Und erst wenn das alles ausgeschlossen ist, steht die Diagnose Reizdarm?

PROF. STORR: Ja. Außerdem müssen folgende Kriterien zutreffen:

  • in den letzten drei Monaten traten die Bauchschmerzen mindestens an drei Tagen pro Monat auf;
  • die Beschwerden wie Krämpfe und Blähungen lassen nach dem Stuhlgang nach;
  • Durchfall und Verstopfung wechseln sich häufig ab.

All diese Symptome sprechen für Reizdarm und damit für einen Erfolg der FODMAP-Diät.
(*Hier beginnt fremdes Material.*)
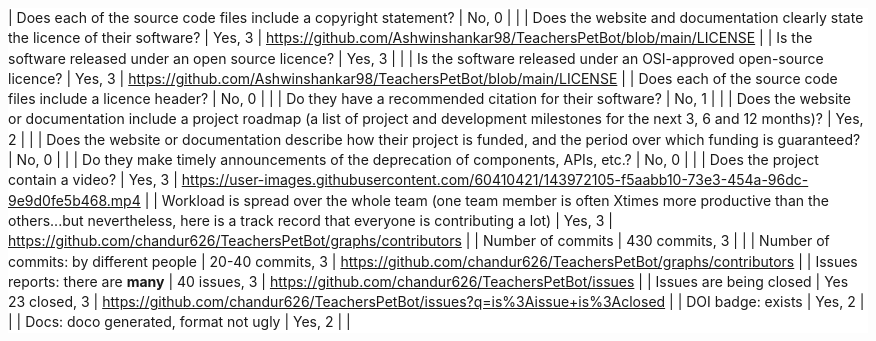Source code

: | Does each of the source code files include a copyright statement?                                                                                                                                               | No, 0             |                                                                                                       |
| Does the website and documentation clearly state the licence of their software?                                                                                                                                 | Yes, 3            | https://github.com/Ashwinshankar98/TeachersPetBot/blob/main/LICENSE                                   |
| Is the software released under an open source licence?                                                                                                                                                          | Yes, 3            |                                                                                                       |
| Is the software released under an OSI-approved open-source licence?                                                                                                                                             | Yes, 3            | https://github.com/Ashwinshankar98/TeachersPetBot/blob/main/LICENSE                                   |
| Does each of the source code files include a licence header?                                                                                                                                                    | No, 0             |                                                                                                       |
| Do they have a recommended citation for their software?                                                                                                                                                         | No, 1             |                                                                                                       |
| Does the website or documentation include a project roadmap (a list of project and development milestones for the next 3, 6 and 12 months)?                                                                     | Yes, 2            |                                                                                                       |
| Does the website or documentation describe how their project is funded, and the period over which funding is guaranteed?                                                                                         | No, 0             |                                                                                                       |
| Do they make timely announcements of the deprecation of components, APIs, etc.?                                                                                                                                 | No, 0             |                                                                                                       |
| Does the project contain a video?                                                                                                                                                                               | Yes, 3            | https://user-images.githubusercontent.com/60410421/143972105-f5aabb10-73e3-454a-96dc-9e9d0fe5b468.mp4 |
| Workload is spread over the whole team (one team member is often Xtimes more productive than the others...but nevertheless, here is a track record that everyone is contributing a lot)                         | Yes, 3            | https://github.com/chandur626/TeachersPetBot/graphs/contributors                                      |
| Number of commits                                                                                                                                                                                               | 430 commits, 3    |                                                                                                       |
| Number of commits: by different people                                                                                                                                                                          | 20-40 commits, 3  | https://github.com/chandur626/TeachersPetBot/graphs/contributors                                      |
| Issues reports: there are **many**                                                                                                                                                                              | 40 issues, 3      | https://github.com/chandur626/TeachersPetBot/issues                                                   |
| Issues are being closed                                                                                                                                                                                         | Yes 23 closed, 3  | https://github.com/chandur626/TeachersPetBot/issues?q=is%3Aissue+is%3Aclosed                          |
| DOI badge: exists                                                                                                                                                                                               | Yes, 2            |                                                                                                       |
| Docs: doco generated, format not ugly                                                                                                                                                                           | Yes, 2            |                                                                                                       |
Was passiert, wenn ich mich als gesunder Mensch nach der FODMAP-Diät ernähre?

PROF. STORR: Sie merken gar nichts. Da Sie keine Beschwerden haben, kann sich bei Ihnen auch nichts verbessern.

Man kann damit auch nicht abnehmen?

PROF. STORR: Nein. Die FODMAP-Diät ist keine Schlankheitskur, dafür ist sie schlichtweg nicht entwickelt worden. Wie bei jedem Umstellen der Ernährung wird etwas Gewicht schwinden, vielleicht zwei bis vier Pfunde. Das ist ein schöner Nebeneffekt und liegt daran, dass man sich bewusster ernährt.